◆ Requirement
Output an exact reproduction of the data.

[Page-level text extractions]
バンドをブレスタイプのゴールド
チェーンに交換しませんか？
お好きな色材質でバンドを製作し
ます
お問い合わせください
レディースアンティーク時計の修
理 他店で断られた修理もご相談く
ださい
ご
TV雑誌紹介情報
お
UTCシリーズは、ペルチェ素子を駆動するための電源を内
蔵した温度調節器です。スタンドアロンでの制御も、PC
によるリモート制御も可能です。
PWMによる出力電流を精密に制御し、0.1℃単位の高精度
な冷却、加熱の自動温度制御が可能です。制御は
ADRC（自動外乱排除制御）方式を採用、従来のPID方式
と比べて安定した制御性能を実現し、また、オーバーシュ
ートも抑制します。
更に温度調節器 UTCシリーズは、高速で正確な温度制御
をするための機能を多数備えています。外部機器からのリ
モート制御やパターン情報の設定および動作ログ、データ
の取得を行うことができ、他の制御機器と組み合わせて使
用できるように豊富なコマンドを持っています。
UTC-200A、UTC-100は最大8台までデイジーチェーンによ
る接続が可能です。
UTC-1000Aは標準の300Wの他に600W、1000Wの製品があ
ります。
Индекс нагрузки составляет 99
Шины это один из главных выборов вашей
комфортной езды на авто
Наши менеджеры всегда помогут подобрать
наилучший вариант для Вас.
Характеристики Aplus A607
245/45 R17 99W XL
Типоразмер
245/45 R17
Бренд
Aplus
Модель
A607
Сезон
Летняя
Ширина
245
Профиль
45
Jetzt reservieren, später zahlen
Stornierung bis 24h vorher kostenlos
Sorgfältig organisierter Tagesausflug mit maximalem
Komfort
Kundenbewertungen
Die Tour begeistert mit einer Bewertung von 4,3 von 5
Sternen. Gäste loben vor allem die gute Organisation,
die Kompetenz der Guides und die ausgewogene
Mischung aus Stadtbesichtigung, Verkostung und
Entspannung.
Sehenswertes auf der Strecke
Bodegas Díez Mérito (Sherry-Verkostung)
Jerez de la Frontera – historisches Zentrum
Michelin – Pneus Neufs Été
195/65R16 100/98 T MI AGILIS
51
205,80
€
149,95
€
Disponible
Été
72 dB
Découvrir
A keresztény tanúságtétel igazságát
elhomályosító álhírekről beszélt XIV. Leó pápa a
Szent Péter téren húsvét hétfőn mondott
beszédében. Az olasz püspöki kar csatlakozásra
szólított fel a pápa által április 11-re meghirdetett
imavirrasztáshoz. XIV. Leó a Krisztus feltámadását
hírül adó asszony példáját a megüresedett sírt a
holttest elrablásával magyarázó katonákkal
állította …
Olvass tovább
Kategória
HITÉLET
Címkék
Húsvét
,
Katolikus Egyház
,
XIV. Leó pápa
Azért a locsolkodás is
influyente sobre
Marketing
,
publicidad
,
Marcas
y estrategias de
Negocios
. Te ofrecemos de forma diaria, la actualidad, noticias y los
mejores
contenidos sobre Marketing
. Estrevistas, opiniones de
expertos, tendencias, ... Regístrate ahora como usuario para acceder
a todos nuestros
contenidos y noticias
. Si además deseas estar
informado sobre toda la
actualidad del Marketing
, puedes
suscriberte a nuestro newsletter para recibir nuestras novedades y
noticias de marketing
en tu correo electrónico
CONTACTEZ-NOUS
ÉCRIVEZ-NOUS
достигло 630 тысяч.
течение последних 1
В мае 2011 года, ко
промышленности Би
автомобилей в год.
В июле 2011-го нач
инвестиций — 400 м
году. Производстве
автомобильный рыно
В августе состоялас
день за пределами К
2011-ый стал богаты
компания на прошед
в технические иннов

◆ Task response
バンドをブレスタイプのゴールド
チェーンに交換しませんか？
お好きな色材質でバンドを製作し
ます
お問い合わせください
レディースアンティーク時計の修
理 他店で断られた修理もご相談く
ださい
ご
TV雑誌紹介情報
お
UTCシリーズは、ペルチェ素子を駆動するための電源を内
蔵した温度調節器です。スタンドアロンでの制御も、PC
によるリモート制御も可能です。
PWMによる出力電流を精密に制御し、0.1℃単位の高精度
な冷却、加熱の自動温度制御が可能です。制御は
ADRC（自動外乱排除制御）方式を採用、従来のPID方式
と比べて安定した制御性能を実現し、また、オーバーシュ
ートも抑制します。
更に温度調節器 UTCシリーズは、高速で正確な温度制御
をするための機能を多数備えています。外部機器からのリ
モート制御やパターン情報の設定および動作ログ、データ
の取得を行うことができ、他の制御機器と組み合わせて使
用できるように豊富なコマンドを持っています。
UTC-200A、UTC-100は最大8台までデイジーチェーンによ
る接続が可能です。
UTC-1000Aは標準の300Wの他に600W、1000Wの製品があ
ります。
Индекс нагрузки составляет 99
Шины это один из главных выборов вашей
комфортной езды на авто
Наши менеджеры всегда помогут подобрать
наилучший вариант для Вас.
Характеристики Aplus A607
245/45 R17 99W XL
Типоразмер
245/45 R17
Бренд
Aplus
Модель
A607
Сезон
Летняя
Ширина
245
Профиль
45
Jetzt reservieren, später zahlen
Stornierung bis 24h vorher kostenlos
Sorgfältig organisierter Tagesausflug mit maximalem
Komfort
Kundenbewertungen
Die Tour begeistert mit einer Bewertung von 4,3 von 5
Sternen. Gäste loben vor allem die gute Organisation,
die Kompetenz der Guides und die ausgewogene
Mischung aus Stadtbesichtigung, Verkostung und
Entspannung.
Sehenswertes auf der Strecke
Bodegas Díez Mérito (Sherry-Verkostung)
Jerez de la Frontera – historisches Zentrum
Michelin – Pneus Neufs Été
195/65R16 100/98 T MI AGILIS
51
205,80
€
149,95
€
Disponible
Été
72 dB
Découvrir
A keresztény tanúságtétel igazságát
elhomályosító álhírekről beszélt XIV. Leó pápa a
Szent Péter téren húsvét hétfőn mondott
beszédében. Az olasz püspöki kar csatlakozásra
szólított fel a pápa által április 11-re meghirdetett
imavirrasztáshoz. XIV. Leó a Krisztus feltámadását
hírül adó asszony példáját a megüresedett sírt a
holttest elrablásával magyarázó katonákkal
állította …
Olvass tovább
Kategória
HITÉLET
Címkék
Húsvét
,
Katolikus Egyház
,
XIV. Leó pápa
Azért a locsolkodás is
influyente sobre
Marketing
,
publicidad
,
Marcas
y estrategias de
Negocios
. Te ofrecemos de forma diaria, la actualidad, noticias y los
mejores
contenidos sobre Marketing
. Estrevistas, opiniones de
expertos, tendencias, ... Regístrate ahora como usuario para acceder
a todos nuestros
contenidos y noticias
. Si además deseas estar
informado sobre toda la
actualidad del Marketing
, puedes
suscriberte a nuestro newsletter para recibir nuestras novedades y
noticias de marketing
en tu correo electrónico
CONTACTEZ-NOUS
ÉCRIVEZ-NOUS
достигло 630 тысяч.
течение последних 1
В мае 2011 года, ко
промышленности Би
автомобилей в год.
В июле 2011-го нач
инвестиций — 400 м
году. Производстве
автомобильный рыно
В августе состоялас
день за пределами К
2011-ый стал богаты
компания на прошед
в технические иннов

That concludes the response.